Well, it's a first: I finally read, from start to finish, a book by Henry James, The Golden Bowl.
I feel conflicted. I don't want to dismiss him (as most everyone I discuss literature with has), because he clearly has talent. But I think he shows off far too much; sentences are needlessly ornate, similes are forced (e.g., "Fanny was wrapped in her thoughts still more closely than in the lemon-coloured mantle that protected her bare shoulders...").
Anyhow, on with the quotes. After a certain point, I stopped being able to process much of what was going on, so they may not be too insightful. The real highlight for me, in all honesty, was that one of the characters was named "Fanny Assingham," which will now be my pen name, I think.
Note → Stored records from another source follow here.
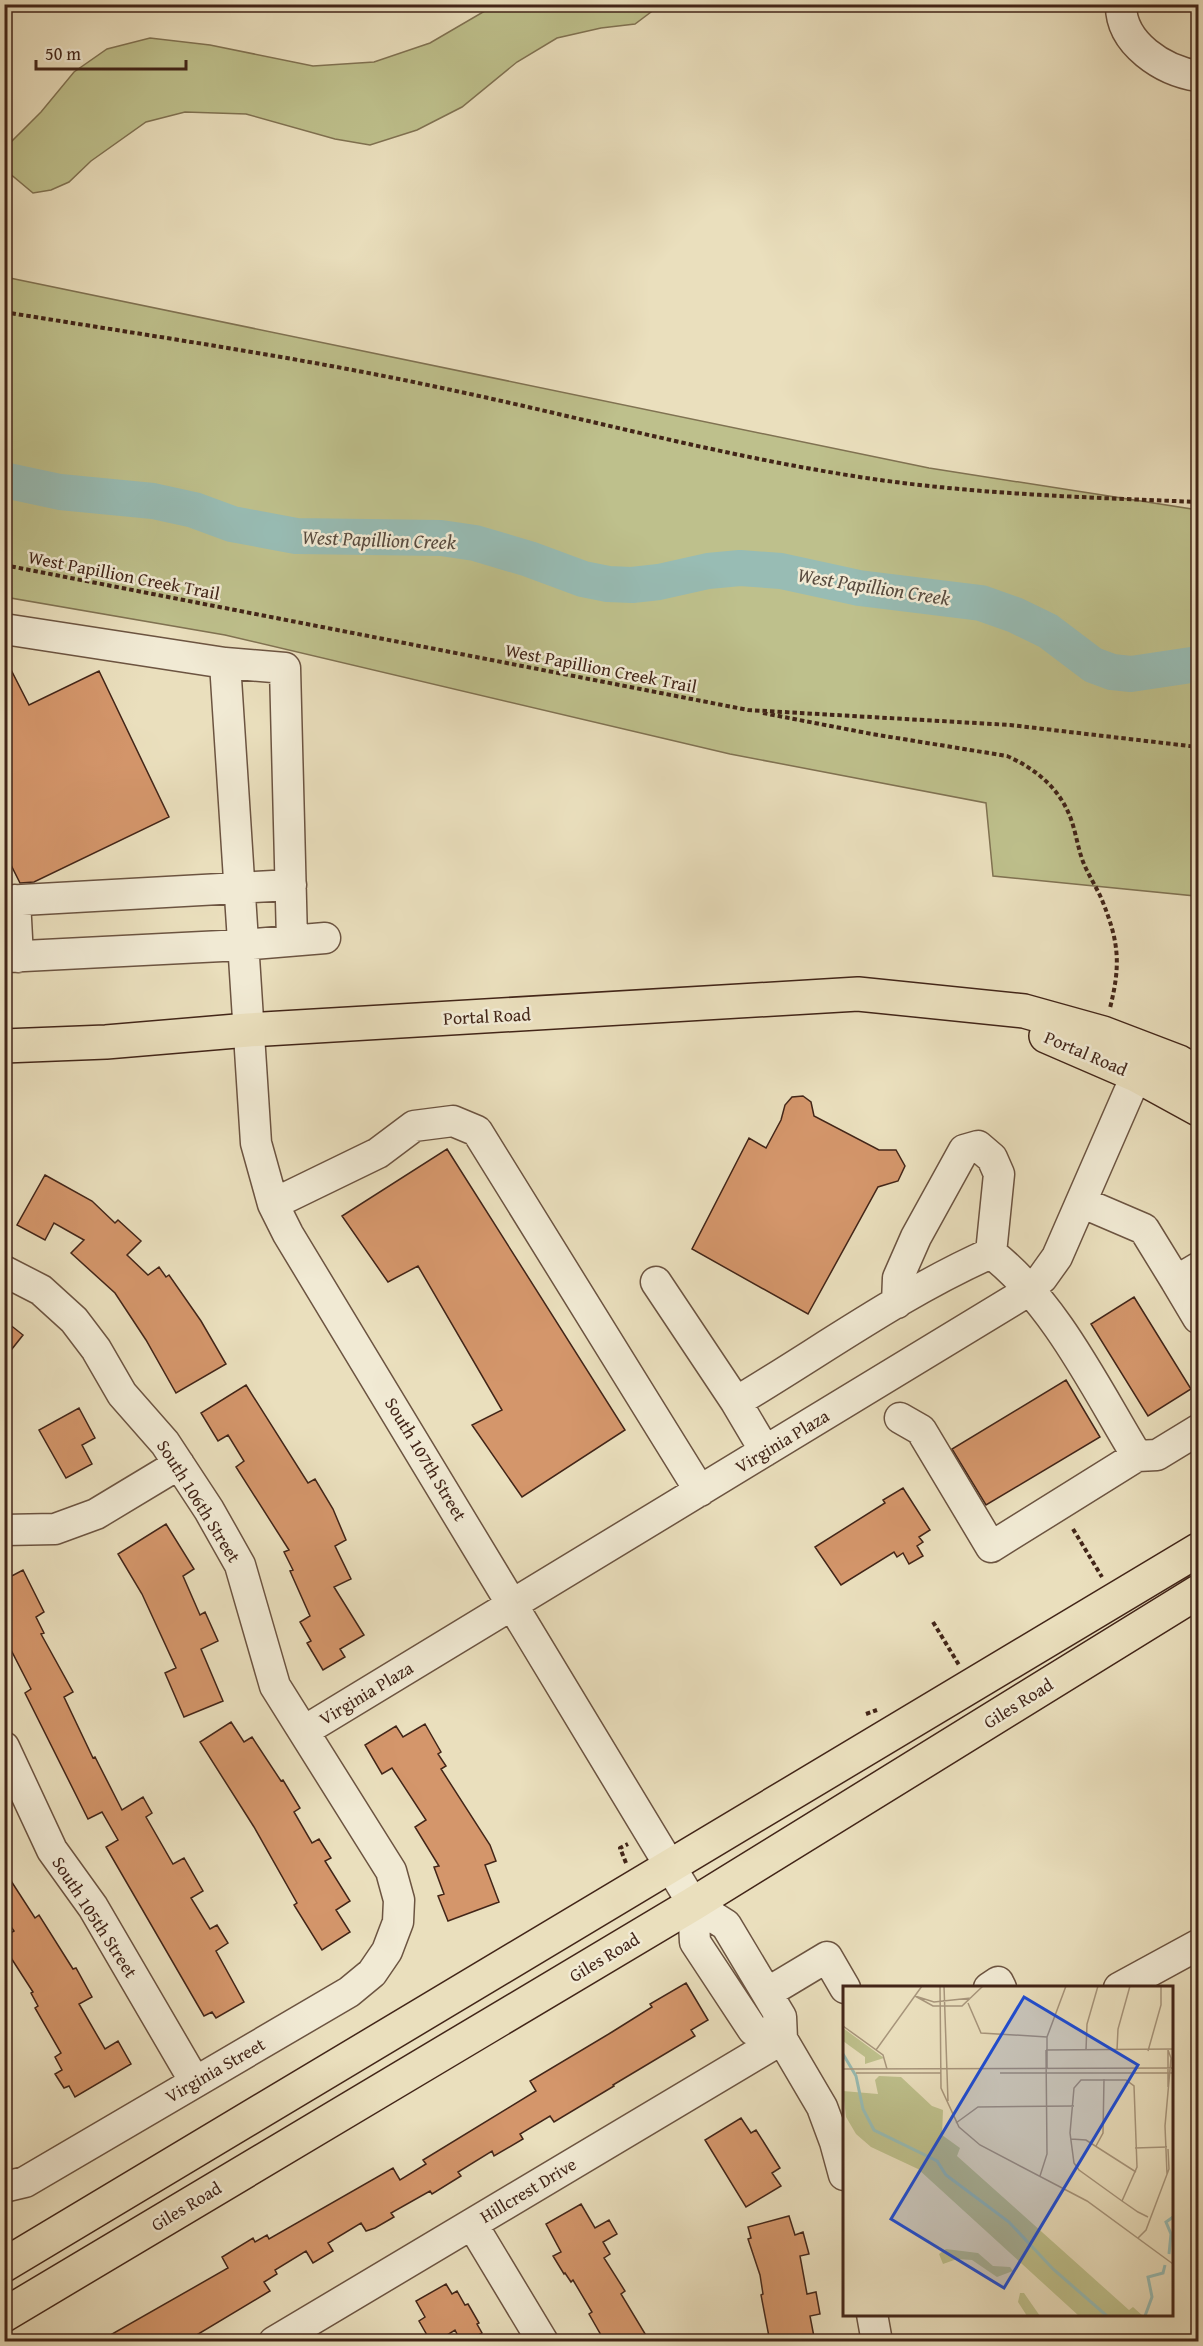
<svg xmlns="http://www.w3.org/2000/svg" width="1203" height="2346" viewBox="0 0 1203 2346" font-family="'Gentium Book Plus',serif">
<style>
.green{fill:#bec08c;stroke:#807252;stroke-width:1.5}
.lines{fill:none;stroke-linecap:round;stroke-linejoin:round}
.river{stroke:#98bcb4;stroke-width:36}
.building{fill:#d4966b;stroke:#422518;stroke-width:1.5}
.minor-casing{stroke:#6c5441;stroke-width:33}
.major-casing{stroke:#422518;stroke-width:36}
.path{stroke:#422518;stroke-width:4;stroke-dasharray:4.5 3;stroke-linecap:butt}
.minor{stroke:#f1ead4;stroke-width:30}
.major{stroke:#eadfbd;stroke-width:33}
.labels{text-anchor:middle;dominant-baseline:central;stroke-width:5;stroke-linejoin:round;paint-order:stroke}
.street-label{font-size:18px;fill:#422518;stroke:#f1ead4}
.water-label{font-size:20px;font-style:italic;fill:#584b3f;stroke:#f1ead4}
.inset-river{fill:none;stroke:#98bcb4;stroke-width:3}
.inset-road{fill:none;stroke:#a7957b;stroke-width:1.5}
.view{fill:#1d4ed8;fill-opacity:0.15;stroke:#1d4ed8;stroke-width:3}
.inset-edge{fill:none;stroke:#422518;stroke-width:3}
</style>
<rect width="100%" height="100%" fill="#eadfbd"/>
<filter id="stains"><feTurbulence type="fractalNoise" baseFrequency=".00333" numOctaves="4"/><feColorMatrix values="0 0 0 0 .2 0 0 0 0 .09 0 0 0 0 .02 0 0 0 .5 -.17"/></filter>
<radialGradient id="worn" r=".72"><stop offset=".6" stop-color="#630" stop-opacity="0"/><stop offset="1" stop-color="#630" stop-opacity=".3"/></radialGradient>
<path class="green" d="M495,5H658L655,9L635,24L601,28L557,38L517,62L462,107L417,130L370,145L335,139L246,114L185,112L146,122L91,161L69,182L51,190L33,193L8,172L5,158L11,142L41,112L74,72L107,49L150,38L210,45L313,66L374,62L430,43Z
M5,277L929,468L1198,510V920L1193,905L1195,896L993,876L986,803L730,754L225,635L5,597Z"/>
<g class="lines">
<path class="river" d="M4,480L60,492L153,501L194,510L232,524L296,536L441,538L475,543L529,559L583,579L608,584L632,585L659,582L708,571L740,568L781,571L859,588L981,603L1015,615L1048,631L1093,665L1112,672L1131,674L1198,664"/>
</g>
<path class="building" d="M4,656L29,705L99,671L169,817L34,882L20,883L4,851Z
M803,1096L811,1102L814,1116L879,1150H896L905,1166L898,1181L878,1187L808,1314L692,1249L749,1138L766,1148L781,1120L785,1105L792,1097Z
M447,1149L625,1430L522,1497L472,1425L502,1410L418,1266L388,1282L342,1216Z
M45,1175L92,1201L115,1223L118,1220L141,1241L127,1255L148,1275L159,1267L166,1277L169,1275L201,1321L226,1364L176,1393L146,1340L115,1293L71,1253L84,1240L54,1223L45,1240L17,1225Z
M1134,1297L1191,1389L1148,1416L1091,1324Z
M4,1320L23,1335L4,1359Z
M1066,1380L1100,1437L986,1505L952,1449Z
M246,1385L308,1483L315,1479L333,1509L346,1540L335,1546L351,1579L334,1587L364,1635L340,1649L345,1657L323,1670L307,1643L311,1641L300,1622L310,1616L290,1571L293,1570L284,1552L289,1550L236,1467L244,1461L228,1435L218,1441L201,1413Z
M79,1408L95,1438L82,1445L92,1464L66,1478L39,1430Z
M903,1488L930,1530L919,1537L923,1542L917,1546L923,1556L909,1564L903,1553L897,1557L894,1552L841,1585L815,1547L885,1503L883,1500Z
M166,1524L194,1569L183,1576L200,1615L205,1612L218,1641L201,1649L223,1701L184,1717L165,1673L176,1668L142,1594L118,1554Z
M23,1570L44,1612L36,1617L44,1633L41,1634L73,1692L64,1697L93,1758L95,1757L122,1810L143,1797L152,1813L146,1817L173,1864L184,1858L203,1891L191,1898L210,1929L217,1925L228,1943L216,1951L244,2002L216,2018L212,2012L204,2016L106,1847L118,1840L102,1812L88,1819L25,1693L31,1689L11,1650L4,1653V1580Z
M231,1722L244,1742L252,1737L281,1781L283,1780L300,1808L294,1812L312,1843L319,1839L331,1858L325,1861L350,1901L336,1910L350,1932L322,1950L294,1905L297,1903L254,1827L200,1742Z
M425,1724L441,1752L438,1754L446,1766L441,1769L490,1845L496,1861L485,1865L499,1902L448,1921L438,1896L444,1894L434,1867L439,1866L415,1827L426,1820L392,1768L382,1774L365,1745L396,1726L403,1737Z
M4,1870L35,1918L39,1915L73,1969L76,1968L92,1997L79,2004L105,2049L118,2041L131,2064L75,2097L69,2086L64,2088L55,2074L62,2070L55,2057L61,2053L35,2008L38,2006L31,1993L33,1992L4,1947V1937L14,1931L4,1917Z
M686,1983L708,2020L691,2030L695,2036L613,2085L614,2086L554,2122L550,2116L520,2134L523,2139L494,2156L492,2151L458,2172L461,2176L432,2194L430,2191L391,2213L394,2217L375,2228L366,2231L361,2223L328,2243L333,2251L313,2263L306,2251L275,2270L277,2274L264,2282L270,2291L185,2342H170L167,2336L157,2342H98L228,2268L222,2257L253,2238L255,2242L267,2235L269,2239L393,2168L400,2180L426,2164L423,2160L536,2091L530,2081L612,2032L652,2007L650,2004Z
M741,2118L751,2133L756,2130L780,2168L772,2173L781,2186L746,2207L705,2140Z
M581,2204L595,2228L609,2220L617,2234L603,2242L610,2254L604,2258L625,2291L621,2294L650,2342H605L589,2314L592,2312L573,2280L571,2282L565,2273L564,2274L553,2256L561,2252L546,2224Z
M789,2216L795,2235L803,2232L809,2254L800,2256L807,2294L816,2292L820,2314L810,2316L815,2342H770L761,2295L763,2294L760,2275L748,2239L751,2238L748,2227Z
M446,2284L452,2294L457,2291L465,2305L468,2304L479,2323L477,2324L482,2333L468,2342H461L455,2330L436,2342H431L419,2321L425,2317L416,2301Z"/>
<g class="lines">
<defs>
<path id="minor" d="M1121,4C1120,44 1164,71 1198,76
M4,629L225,663L256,1143L273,1204L288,1234L693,1904L695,1942L753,2030L782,2039
M225,663L285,668L292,940
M15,900L18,957
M4,901L291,885
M4,957L242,945L325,938
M1081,1202L1144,1229L1176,1281L1198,1268
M273,1204L378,1153L414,1126L453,1121L477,1131L700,1491
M4,1271L41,1290L74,1320L96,1349L122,1394L165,1443L209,1510L240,1565L275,1686L391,1871L399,1900L398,1922L387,1951L372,1973L349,1992L25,2182L4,2187
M1176,1281L1198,1318
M656,1282L736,1402L765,1451
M897,1303L898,1278L916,1237L964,1150L978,1146L992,1158L999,1174L991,1253
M736,1402C820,1352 901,1293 991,1253C1055,1303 1095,1387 1137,1456L1157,1455L1198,1430
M900,1418L921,1430L991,1547L1137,1456
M4,1530L55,1529L96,1514L179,1464
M304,1731L1020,1296L1042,1278L1057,1257L1146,1053
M4,1747L52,1850L93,1907L195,2082
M693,1904L726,1925L781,2017L782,2039L822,2107L835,2142L844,2175
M989,1988L998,1982L1001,1988
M1119,1988L1198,1945
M767,1993L827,1957L845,1988
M472,2224L543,2342
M872,2314L877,2342
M274,2342L782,2039"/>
<path id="major" d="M1046,1036L1136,1075L1198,1109
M4,1046L106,1042L248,1030L858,994L1024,1011L1103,1033L1179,1062L1198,1073
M4,2265L1198,1550
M4,2315L693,1904L1198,1592"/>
</defs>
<use href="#minor" class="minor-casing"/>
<use href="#major" class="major-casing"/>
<path class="path" d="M4,312C151,336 298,357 442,388C575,416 707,452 841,474C959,494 1079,497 1198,502
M4,565L748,710L1010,725L1198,747
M763,713L872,734L1007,756C1034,768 1057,786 1069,814C1075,828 1077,844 1082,859C1087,873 1096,886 1102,900C1119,942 1121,964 1110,1008
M1073,1529L1102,1577
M933,1622L959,1665
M866,1714L877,1710
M626,1863L620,1848L628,1844"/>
<use href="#minor" class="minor"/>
<use href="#major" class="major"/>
</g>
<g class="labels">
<g class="street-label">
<text transform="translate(124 575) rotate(11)">West Papillion Creek Trail</text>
<text transform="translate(601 668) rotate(11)">West Papillion Creek Trail</text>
<text transform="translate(487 1016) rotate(-3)">Portal Road</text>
<text transform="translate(1086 1053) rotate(23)">Portal Road</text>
<text transform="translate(782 1441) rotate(-31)">Virginia Plaza</text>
<text transform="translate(426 1459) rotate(59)">South 107th Street</text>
<text transform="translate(199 1501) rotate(58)">South 106th Street</text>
<text transform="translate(366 1693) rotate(-31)">Virginia Plaza</text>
<text transform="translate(1018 1703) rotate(-32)">Giles Road</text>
<text transform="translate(95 1917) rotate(57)">South 105th Street</text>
<text transform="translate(604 1957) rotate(-31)">Giles Road</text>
<text transform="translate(215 2070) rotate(-30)">Virginia Street</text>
<text transform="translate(528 2190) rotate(-31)">Hillcrest Drive</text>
<text transform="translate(186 2206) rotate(-31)">Giles Road</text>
</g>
<g class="water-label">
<text transform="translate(379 539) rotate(2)">West Papillion Creek</text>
<text transform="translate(874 586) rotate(9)">West Papillion Creek</text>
</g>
</g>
<g transform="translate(843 1986)">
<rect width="330" height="330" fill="#eadfbd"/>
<path d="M0,42L41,72L22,78V71L0,55ZM36,90L58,91L89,120L100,124L99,149L117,162L114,170L286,324L290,321L300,330H236L75,183L28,161L13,148L3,131L0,105L35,108L32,94ZM103,263L135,267L150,280L167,281L170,285L154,291L129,274L114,273L100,278L96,268ZM177,307H181L197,330H184L175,316Z" fill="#bec08c"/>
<path class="inset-river" d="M0,68L13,90L20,123L31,144L94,175L103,189L166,236L210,283L264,330M326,268L328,248L323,236L330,231M302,330L309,311L305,291L320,287L322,279"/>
<path class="inset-road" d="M97,0L98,102L116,141L137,159L244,215L330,278M101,0L105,115M72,10L90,20H119L140,0M72,10L91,16L128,12M125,17L138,47L204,51M0,40L40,69L44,83M33,64L79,0M203,64L330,63M243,64L244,38L255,0M274,64L275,43L287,0M325,64V101M305,65L318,19V0M204,82V51L223,0M0,83L330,82M13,87H98M157,87H330M113,137L135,121L231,120M228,153L243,154L293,186M253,160L260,147L261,93M292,162L324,161M324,188L322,140L328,72L325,64M197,190L204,168L203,64M279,215L294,181L291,100L283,94H238L231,102L227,147L231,177L236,184L279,215L295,226L305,231M295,252L303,244L326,183L325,163"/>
<path class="view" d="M181,11L295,79L161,302L48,233Z"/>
<rect width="330" height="330" class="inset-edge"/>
</g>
<rect width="1203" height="2346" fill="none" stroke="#eadfbd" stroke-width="24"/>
<rect x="6" y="6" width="1191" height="2334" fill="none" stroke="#422518" stroke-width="3"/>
<rect x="12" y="12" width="1179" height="2322" fill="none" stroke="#422518" stroke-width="1.5"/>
<path d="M36 60v9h150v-9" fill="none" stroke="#422518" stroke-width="3"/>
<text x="45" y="60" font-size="18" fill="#422518" stroke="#f1ead4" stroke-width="4.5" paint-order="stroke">50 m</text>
<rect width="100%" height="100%" filter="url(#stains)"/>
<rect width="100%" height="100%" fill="url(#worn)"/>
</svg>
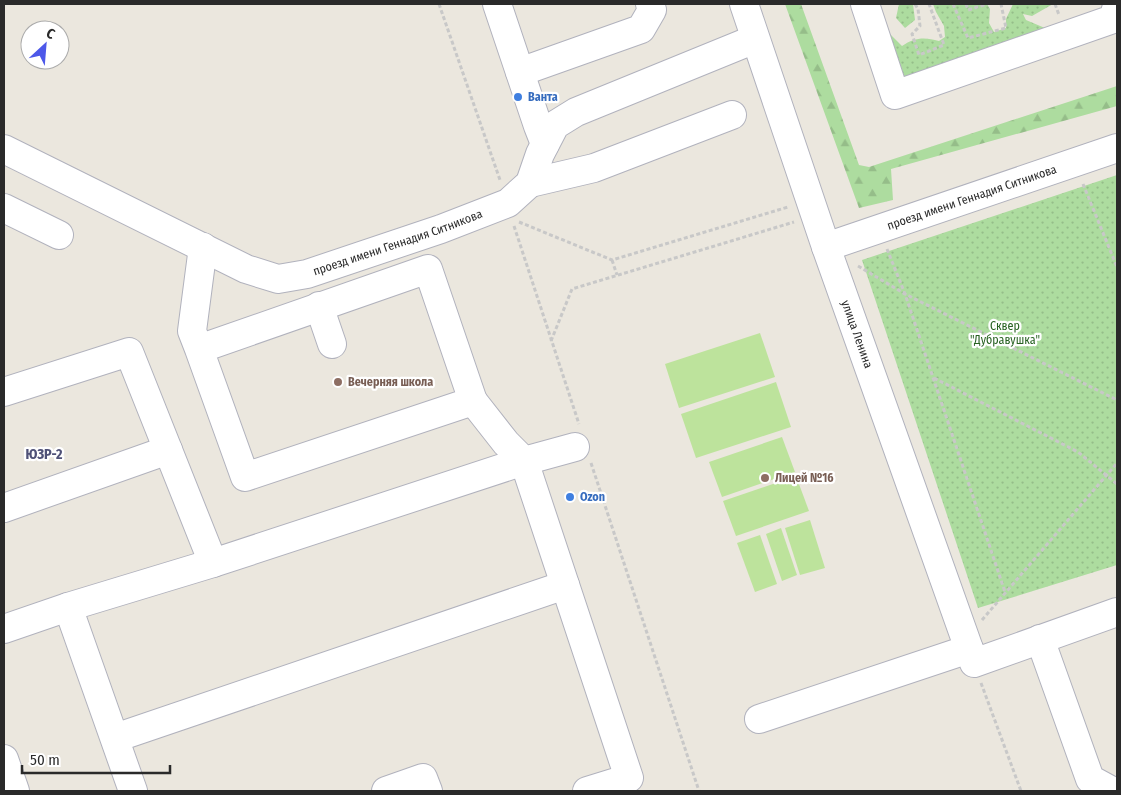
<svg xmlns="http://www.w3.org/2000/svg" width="1121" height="795" font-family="'Fira Sans Condensed',sans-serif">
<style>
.forest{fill:url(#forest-firs)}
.park{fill:url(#park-dots)}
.pitch{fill:#bde39c}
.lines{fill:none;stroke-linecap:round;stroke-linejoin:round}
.minor-casing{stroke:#b1b2bd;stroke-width:30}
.path{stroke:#c8c8c8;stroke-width:3;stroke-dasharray:4 2.5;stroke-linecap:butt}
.minor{stroke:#fff;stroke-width:28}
.shop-dot{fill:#3f7fe0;stroke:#fff;stroke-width:2}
.education-dot{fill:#8d6e63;stroke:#fff;stroke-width:2}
.labels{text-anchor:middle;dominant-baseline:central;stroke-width:4.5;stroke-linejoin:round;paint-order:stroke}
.shop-label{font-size:12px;font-weight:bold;fill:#366cbe;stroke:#fff;text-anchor:start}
.street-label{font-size:12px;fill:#2a2a2a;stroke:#fff}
.park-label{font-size:12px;fill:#276121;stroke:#fff}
.education-label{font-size:12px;font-weight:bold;fill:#785e54;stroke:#fff;text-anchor:start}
.neighbourhood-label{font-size:14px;font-weight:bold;fill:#4f5177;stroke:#fff}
</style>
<defs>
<pattern id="forest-firs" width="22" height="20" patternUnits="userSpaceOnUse" patternTransform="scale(1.25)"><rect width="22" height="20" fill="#addc9f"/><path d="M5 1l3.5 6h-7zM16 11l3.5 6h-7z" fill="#95bd89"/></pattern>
<pattern id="park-dots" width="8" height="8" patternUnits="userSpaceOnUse" patternTransform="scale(1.25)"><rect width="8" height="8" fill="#addc9f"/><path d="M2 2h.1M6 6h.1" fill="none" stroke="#95bd89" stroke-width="1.8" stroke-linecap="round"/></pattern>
</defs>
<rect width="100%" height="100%" fill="#ebe7de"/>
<polygon class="forest" points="785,4 801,4 859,165 869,167 1117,86 1117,106 891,169 893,200 859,208"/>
<g class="park">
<polygon points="899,4 913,4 915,20 905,28 896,18"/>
<path d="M933 4H987L990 9 989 23 994 32 1006 28V19L1013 4H1053L1032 16 1023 14 1026 20 1052 31 902 82 886 51 890 34 902 46C915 37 925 37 939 41L945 37 944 26 936 12Z"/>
<polygon points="1117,175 1117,565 978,608 862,260"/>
</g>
<g class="pitch">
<polygon points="760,333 775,377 679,408 665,364"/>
<polygon points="776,382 791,427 696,458 681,414"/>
<polygon points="782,437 795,472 722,497 709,462"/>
<polygon points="796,476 809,511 736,536 723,501"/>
<polygon points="810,520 825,568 800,575 785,528"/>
<polygon points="781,528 797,575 782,581 766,534"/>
<polygon points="760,535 777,584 755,592 737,543"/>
</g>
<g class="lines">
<defs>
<g id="minor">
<polyline points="497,4 538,126 545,144"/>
<path id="s1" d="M744 4 826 247 974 663 1117 612"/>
<polyline points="865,4 895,95 1113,19 1117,6"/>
<polyline points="520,72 641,29 652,10 650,4"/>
<path id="s2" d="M4 149 246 269 278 279 307 274 441 229 508 203 530 183 540 154 555 125 576 112 755 39"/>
<polyline points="530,183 594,168 732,115"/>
<polyline points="4,208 59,235"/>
<path id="s3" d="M826 247 1117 148"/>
<polyline points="319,306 332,344"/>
<polyline points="199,349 428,269 473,401 245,477 199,349 192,331 203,247"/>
<polyline points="4,392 129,352 213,563"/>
<polyline points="473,401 506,443 524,461 575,447"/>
<polyline points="4,508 168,450"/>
<polyline points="68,607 133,791"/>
<polyline points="4,629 68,607 213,563 524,461 629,778 587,791"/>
<polyline points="1040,639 1090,779 1112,791"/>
<polyline points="759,719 969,649"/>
<polyline points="115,738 565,585"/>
<polyline points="4,759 15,791"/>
<polyline points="386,791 423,778 428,791"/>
</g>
</defs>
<use href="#minor" class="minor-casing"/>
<g class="path">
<polyline points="439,4 500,180"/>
<polyline points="915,4 918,9 920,26 912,34 919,55 944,45 929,4"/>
<polyline points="953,4 968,38 1006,28 1001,4"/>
<polyline points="966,4 968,10 987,4"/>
<polyline points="1055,4 1059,15"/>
<polyline points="1083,184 1117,267"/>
<polyline points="519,222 612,260 788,207"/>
<polyline points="514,226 579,424"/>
<polyline points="887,249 905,294 1005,592"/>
<polyline points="612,260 617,275"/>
<polyline points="858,266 905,294 1117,400"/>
<polyline points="551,341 572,289 794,222"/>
<polyline points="934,378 1078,452 1117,484"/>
<polyline points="591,463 699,791"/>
<polyline points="982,620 1117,463"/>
<polyline points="981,683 1021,791"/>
</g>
<use href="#minor" class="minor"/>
</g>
<g class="shop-dot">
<circle cx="518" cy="97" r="5"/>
<circle cx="570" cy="497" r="5"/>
</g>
<g class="education-dot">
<circle cx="338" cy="382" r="5"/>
<circle cx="765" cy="478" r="5"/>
</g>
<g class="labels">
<g class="shop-label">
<text x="528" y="97">Ванта</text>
<text x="580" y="497">Ozon</text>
</g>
<g class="street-label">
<text stroke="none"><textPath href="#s3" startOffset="154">проезд имени Геннадия Ситникова</textPath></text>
<text stroke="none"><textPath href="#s2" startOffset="429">проезд имени Геннадия Ситникова</textPath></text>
<text stroke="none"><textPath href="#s1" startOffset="349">улица Ленина</textPath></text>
</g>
<g class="park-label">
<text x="1005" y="326">Сквер<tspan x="1005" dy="14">"Дубравушка"</tspan></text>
</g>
<g class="education-label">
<text x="348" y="382">Вечерняя школа</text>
<text x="775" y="478">Лицей №16</text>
</g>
<g class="neighbourhood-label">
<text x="44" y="454">ЮЗР-2</text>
</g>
</g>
<rect width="1121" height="795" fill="none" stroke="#2a2a2a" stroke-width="10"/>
<g transform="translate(45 45) rotate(26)"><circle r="24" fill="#ffffff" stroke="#aaaaaa"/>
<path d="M0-4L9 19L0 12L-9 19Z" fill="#4d58e9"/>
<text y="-8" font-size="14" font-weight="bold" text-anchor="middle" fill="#2a2a2a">С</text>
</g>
<path d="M22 765v8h148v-8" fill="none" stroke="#2a2a2a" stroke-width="2.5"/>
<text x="30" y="765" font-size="15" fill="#2a2a2a" stroke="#ffffff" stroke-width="4" paint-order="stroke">50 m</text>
</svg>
"What was this so important step he had just taken but the desire for some new history that should, so far as possible, contradict, and even if need be flatly dishonour, the old? If what had come to him wouldn't do he would make something different."
"What was at all events not permanently hidden from him was a truth much less invidious about his years of darkness. It was the strange scheme of things again: the years of darkness had been needed to render possible the years of light."
"He had these several days groped and groped for an object that lay at his feet and as to which his blindness came from his stupidly looking beyond. It had sat all the while at his hearth-stone, whence it now gazed up in his face."
"That was what she was learning to do, to fill out as a matter of course her appointed, her expected, her imposed character."